Write out the inetray operation notes from "The worker now" up to and including "daemon servicing requests.".

* begin Text passage *

======================================================================
                    P O O 
                    doc: Thu Apr  2 11:59:51 1992
                    dlm: Fri Jun 26 15:32:58 1992
                    (c) 1992 ant@ips.id.ethz.ch
                    uE-Info: 120 0 T 0 0 72 3 2 8 ofnI
======================================================================

This file describes some interna of the inetray-packet. It's name
derives from Principles of Operation.

Overview
--------
The program inetray is responsible for dispatching and scheduling the
rayshade requests. In the usual terminology it acts as the client
requesting services from a number of remotely running servers. It does
that using SUN RPC. Rendering requests do not block, therefore inetray also
listens continuously on a socket to check for incoming results. The data
which is received from the workers is written to the file whenever this
is possible.

The program rpc.inetrayd serves two purposes: it services a number of
rpc-requests dealing with initialization and management. Whenever it
receives a rendering request, it spawns of a worker child and continues
to service rpc requests (a restricted number).
The worker now renders a part of a frame and then directly contacts the
dispatcher to send it the result. This is done using a XDR/TCP
connection.

inetray.start is a simple RPC daemon servicing requests.

* end Text passage *
* begin Data supplied *

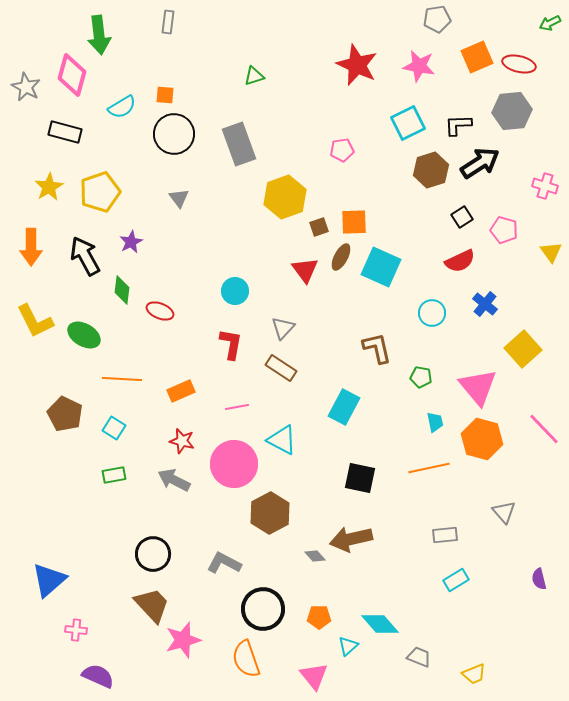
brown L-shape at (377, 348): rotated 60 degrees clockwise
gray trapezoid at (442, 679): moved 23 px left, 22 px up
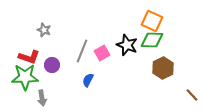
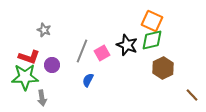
green diamond: rotated 15 degrees counterclockwise
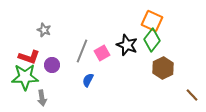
green diamond: rotated 40 degrees counterclockwise
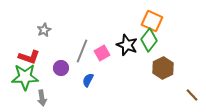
gray star: rotated 24 degrees clockwise
green diamond: moved 3 px left
purple circle: moved 9 px right, 3 px down
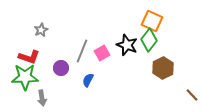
gray star: moved 3 px left
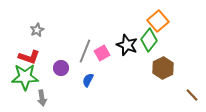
orange square: moved 6 px right; rotated 25 degrees clockwise
gray star: moved 4 px left
gray line: moved 3 px right
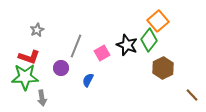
gray line: moved 9 px left, 5 px up
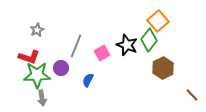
green star: moved 12 px right, 2 px up
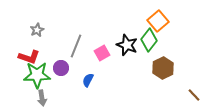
brown line: moved 2 px right
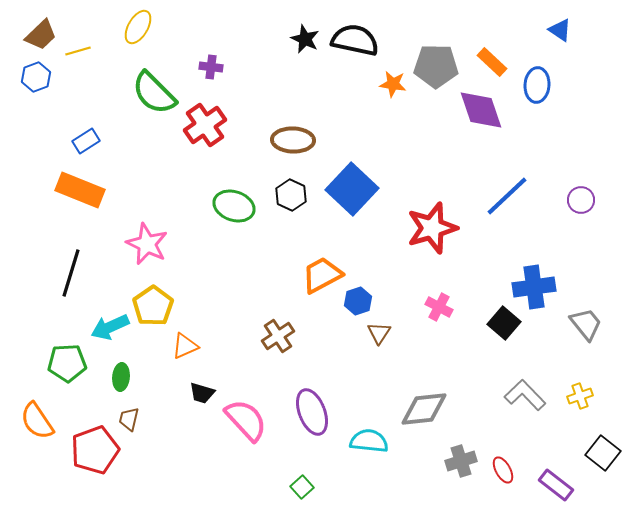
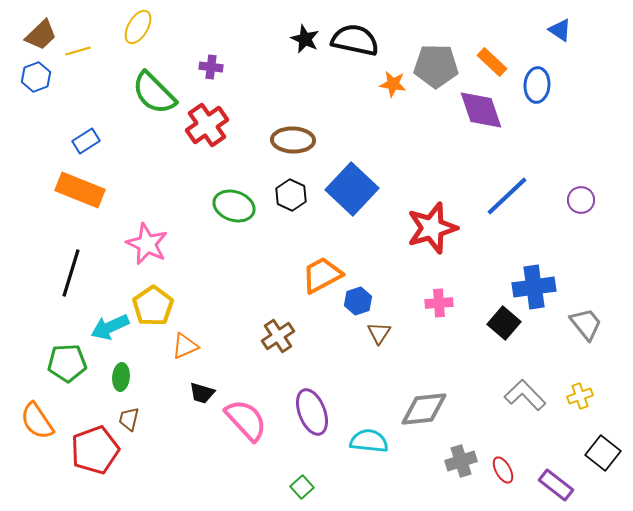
red cross at (205, 125): moved 2 px right
pink cross at (439, 307): moved 4 px up; rotated 32 degrees counterclockwise
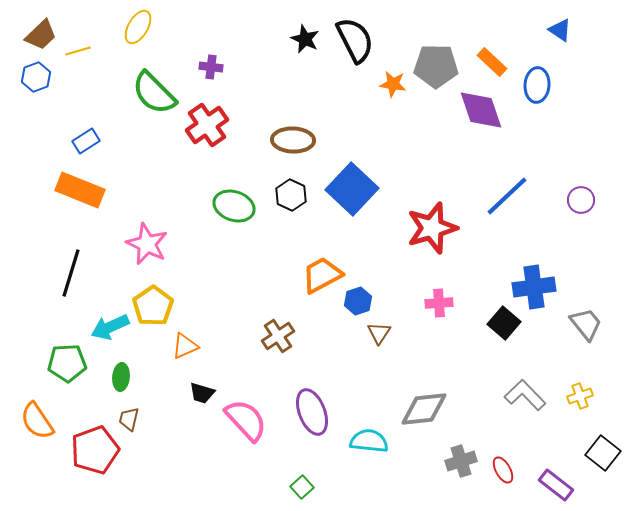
black semicircle at (355, 40): rotated 51 degrees clockwise
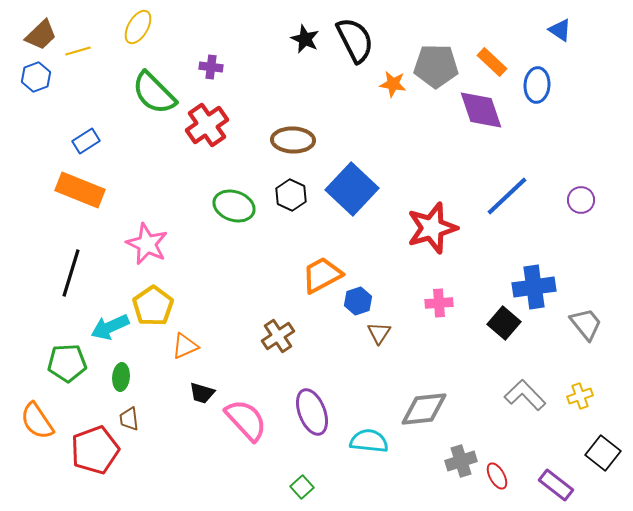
brown trapezoid at (129, 419): rotated 20 degrees counterclockwise
red ellipse at (503, 470): moved 6 px left, 6 px down
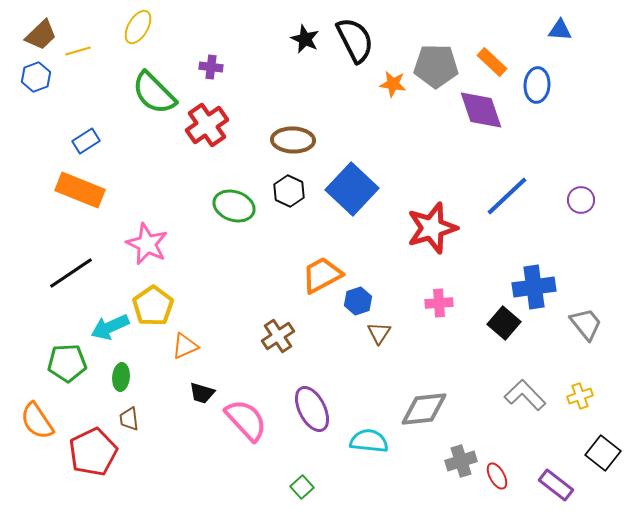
blue triangle at (560, 30): rotated 30 degrees counterclockwise
black hexagon at (291, 195): moved 2 px left, 4 px up
black line at (71, 273): rotated 39 degrees clockwise
purple ellipse at (312, 412): moved 3 px up; rotated 6 degrees counterclockwise
red pentagon at (95, 450): moved 2 px left, 2 px down; rotated 6 degrees counterclockwise
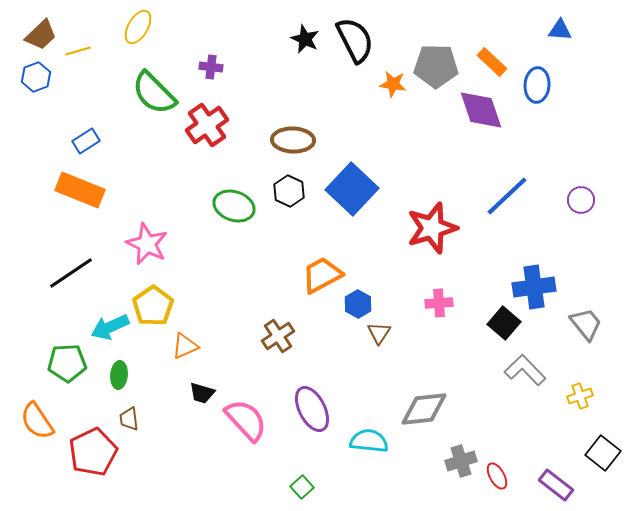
blue hexagon at (358, 301): moved 3 px down; rotated 12 degrees counterclockwise
green ellipse at (121, 377): moved 2 px left, 2 px up
gray L-shape at (525, 395): moved 25 px up
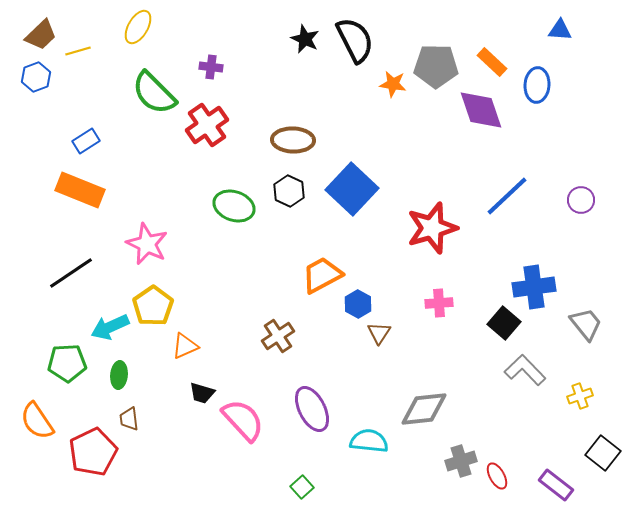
pink semicircle at (246, 420): moved 3 px left
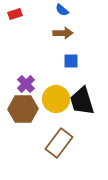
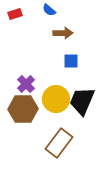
blue semicircle: moved 13 px left
black trapezoid: rotated 40 degrees clockwise
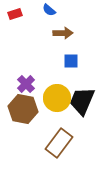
yellow circle: moved 1 px right, 1 px up
brown hexagon: rotated 12 degrees clockwise
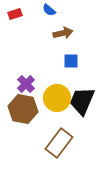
brown arrow: rotated 12 degrees counterclockwise
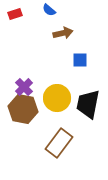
blue square: moved 9 px right, 1 px up
purple cross: moved 2 px left, 3 px down
black trapezoid: moved 6 px right, 3 px down; rotated 12 degrees counterclockwise
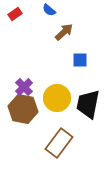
red rectangle: rotated 16 degrees counterclockwise
brown arrow: moved 1 px right, 1 px up; rotated 30 degrees counterclockwise
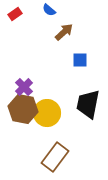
yellow circle: moved 10 px left, 15 px down
brown rectangle: moved 4 px left, 14 px down
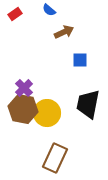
brown arrow: rotated 18 degrees clockwise
purple cross: moved 1 px down
brown rectangle: moved 1 px down; rotated 12 degrees counterclockwise
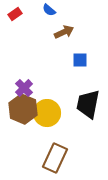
brown hexagon: rotated 12 degrees clockwise
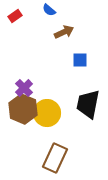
red rectangle: moved 2 px down
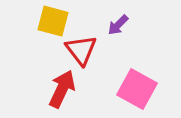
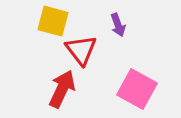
purple arrow: rotated 65 degrees counterclockwise
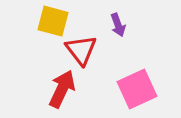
pink square: rotated 36 degrees clockwise
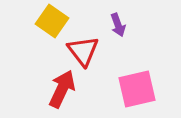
yellow square: moved 1 px left; rotated 20 degrees clockwise
red triangle: moved 2 px right, 1 px down
pink square: rotated 12 degrees clockwise
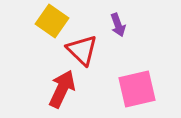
red triangle: moved 1 px left, 1 px up; rotated 8 degrees counterclockwise
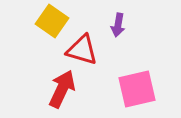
purple arrow: rotated 30 degrees clockwise
red triangle: rotated 28 degrees counterclockwise
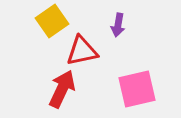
yellow square: rotated 20 degrees clockwise
red triangle: moved 1 px down; rotated 28 degrees counterclockwise
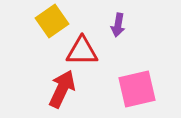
red triangle: rotated 12 degrees clockwise
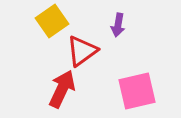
red triangle: rotated 36 degrees counterclockwise
pink square: moved 2 px down
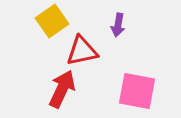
red triangle: rotated 24 degrees clockwise
pink square: rotated 24 degrees clockwise
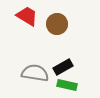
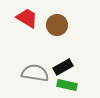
red trapezoid: moved 2 px down
brown circle: moved 1 px down
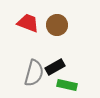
red trapezoid: moved 1 px right, 5 px down; rotated 10 degrees counterclockwise
black rectangle: moved 8 px left
gray semicircle: moved 1 px left; rotated 96 degrees clockwise
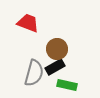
brown circle: moved 24 px down
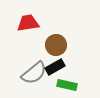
red trapezoid: rotated 30 degrees counterclockwise
brown circle: moved 1 px left, 4 px up
gray semicircle: rotated 36 degrees clockwise
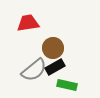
brown circle: moved 3 px left, 3 px down
gray semicircle: moved 3 px up
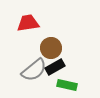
brown circle: moved 2 px left
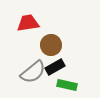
brown circle: moved 3 px up
gray semicircle: moved 1 px left, 2 px down
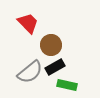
red trapezoid: rotated 55 degrees clockwise
gray semicircle: moved 3 px left
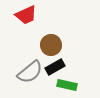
red trapezoid: moved 2 px left, 8 px up; rotated 110 degrees clockwise
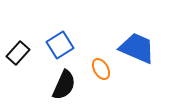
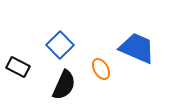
blue square: rotated 12 degrees counterclockwise
black rectangle: moved 14 px down; rotated 75 degrees clockwise
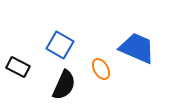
blue square: rotated 16 degrees counterclockwise
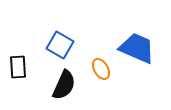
black rectangle: rotated 60 degrees clockwise
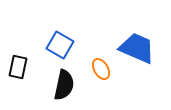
black rectangle: rotated 15 degrees clockwise
black semicircle: rotated 12 degrees counterclockwise
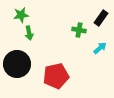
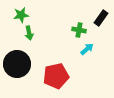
cyan arrow: moved 13 px left, 1 px down
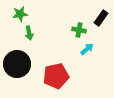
green star: moved 1 px left, 1 px up
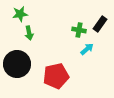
black rectangle: moved 1 px left, 6 px down
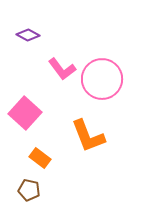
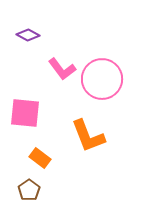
pink square: rotated 36 degrees counterclockwise
brown pentagon: rotated 25 degrees clockwise
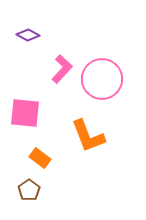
pink L-shape: rotated 100 degrees counterclockwise
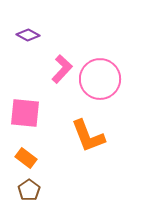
pink circle: moved 2 px left
orange rectangle: moved 14 px left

* end Data supplied *

Result of the exercise:
The worker now renders a part of a frame and then directly contacts the
dispatcher to send it the result. This is done using a XDR/TCP
connection.

inetray.start is a simple RPC daemon servicing requests.